Lilith, Serpents and Izanami

This post is somewhat a follow up to my post on The Two Seed Line Theory on another Blog.

I talked about Lilith once on my Prophecy Blog in Edom and Lilith.  I still think that theory might have some truth to it, but I want to talk about some other factors here.

The 8th-10th Century Alphabet of Ben Sira is the first known example of Lilith being identified as a previous wife of Adam.  Though the suggestion that Adam had a previous wife is made in the 3rd-5th Century Genesis Rabbah.  But the Rabbah is weird, implying it's earlier woman was also made from a piece of Adam but he wasn't put to sleep that time.

Later on some Kabbalah writings like Treatise on the Left Emanation would identify Lilith with the Serpent of Genesis 3.  And to be honest there is no solid proof in the Genesis text that the Nahash is male rather then female.  Even Lilith being traditionally depicted as red haired could come from Nahash being similar to the Hebrew word for Bronze.  Lilith has also been associated with the Serpents in Isaiah 27:1, Humm, Alan. Lilith, Samael, & Blind Dragon.  And for some context in the Egyptian Ogdoad the female deities are depicted as Serpents while the males are Frogs.

Nahash is given in 2 Samuel 17:25 as the name of a parent of at least one of David's sisters.  And attempts to explain that usually debate between Nahash as another name for Jesse or a theory that David's mother had a husband before Jesse.  But it's occurred to me that maybe this name can be used by men and women and that this Nahash could have been a wife of Jesse.

Some scholars think the Lilith (Screech Owl in the KJV) of Isaiah 34 is most likely just some normal animal, other words used around there are clearly animals elsewhere in Scripture.  For example the Satyr in the KJV is actually Sayir a Hebrew word for Goat.  Lilith coming from a word for Night could mean it's some kind of Nocturnal animal.  Babylonian Talmud on Tractate Nidda 24b implies Lilith is a winged creature.  Those clues could support the Owl translation.  But if it refers to an animal called by some other term elsewhere in scripture, the flying Serpents of Numbers and other parts of Isaiah are arguably placed near the region of Edom.

The Latin Vulgate of Isaiah 34 translated Lilith as Lamia, the Lamia was a creature in Greek Mythology often depicted as part woman and part serpent. But Lamia's etymology has also been interpreted to mean "Nocturnal Spirit", being related to Lemures.
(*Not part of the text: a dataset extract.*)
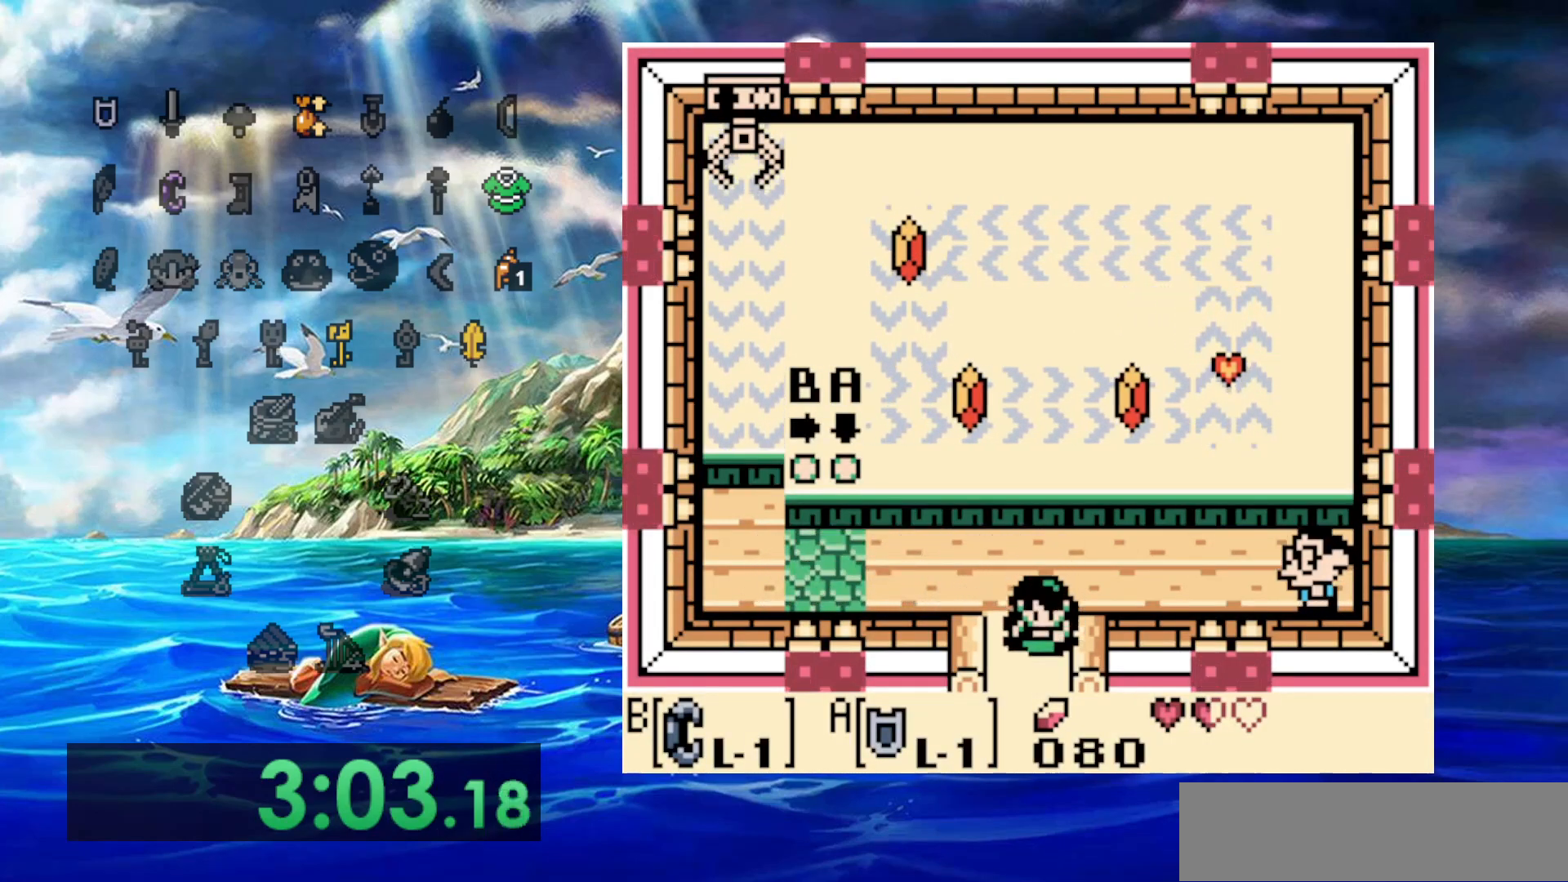
{"dt_ms": 500, "buttons": [], "events": []}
It is commonly theorized that the idea of a Jewish tradition of Adam having a wife before Eve must come from a desire to reconcile a supposed contradiction between Genesis 1 and 2.  But the truth is if you view them as accounts of separate events, then more then one Adam was created too.  Also if you separate them neither the male or female Adam is made from the dust of the earth in Genesis 1.

It is often overlooked that without even leaving Genesis 2:4-25 there is a basis for Adam having possible wives or at least wife-candidates before Eve, who were also formed from the Dust of the Earth like he was.  That is when Adam names the "Beasts of the Field".
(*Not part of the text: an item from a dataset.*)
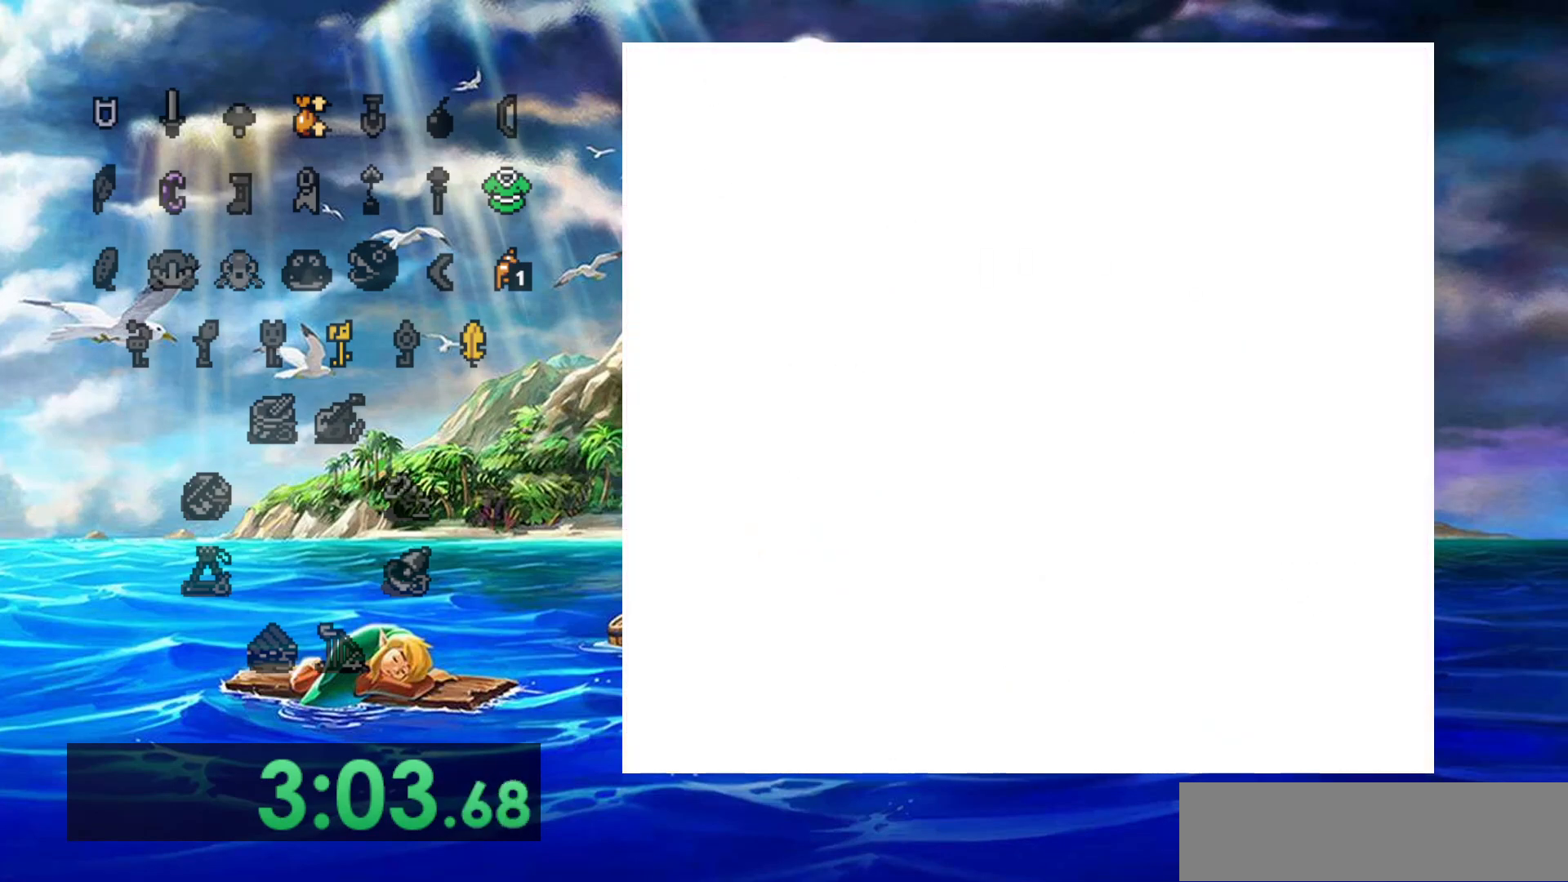
{"dt_ms": 500, "buttons": [], "events": []}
Some of my fellow Creationists may feel the need to mock the suggestion that God was seriously considering mating Adam with any of them.  Indeed if you read verses 19 and 20 in isolation there is no clear indicator they were possible spouses.  But the fact is verse 18 comes before this narrative rather then being saved till after it, that presents it as somehow linked.  Now I certainly believe God knew what the outcome of this would be, but this still happens in the text.  And indeed the actual text of The Alphabet of Ben Sira supports this being where it placed Lilith's creation.
After God created Adam, who was alone, He said, "It is not good for man to be alone." He then created a woman for Adam, from the earth, as He had created Adam himself, and called her Lilith.
Plenty of Creationists have already seen the creation of these animals as separate from their initial creation in Genesis 1, whether we place these events on day six or a later point.  In Genesis 1 they're made before Adam, even those that were the same day, but in Genesis 2 they're made after Adam is placed in The Garden.  In which case I suspect Genesis 1 records the ancestors of the animals we generally see today, while Genesis 2 could be beings peculiar to the Garden, who perhaps were more "sentient".  Maybe the Living Creatures of Revelation aka the Cherubim and the Seraphim were among these?
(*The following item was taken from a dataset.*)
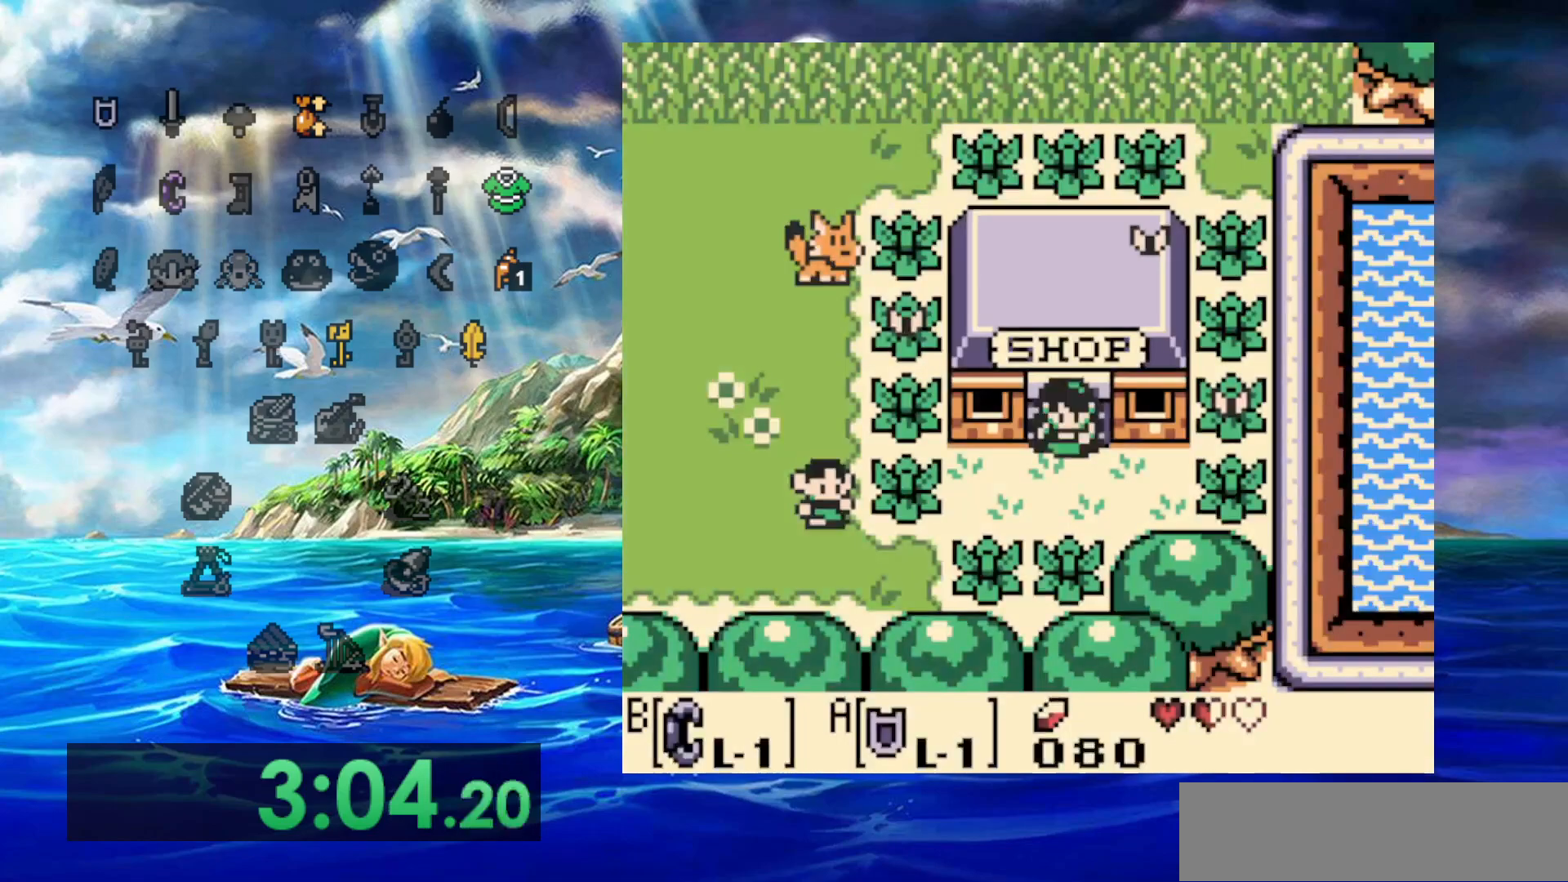
{"dt_ms": 500, "buttons": ["B"]}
Genesis 3:1 also says that whatever the Nahash is, it could qualify as a Beast of the Field.  Some use the terminology of that verse to say it's distinguished from being a Beast of the Field, but what's even the point of mentioning Beasts of the Field in that case?  Or maybe the Serpent is distinguished from them because he was the offspring of one? possibly by Adam?  I don't know, I'm not planning on building any doctrines on the theories in this post.

I've read that the most direct translation of the Hebrew would be something like "crafty from all of animals of the field", and that Genesis 3:14 clearly defined the Serpent as a a fellow beast of the field.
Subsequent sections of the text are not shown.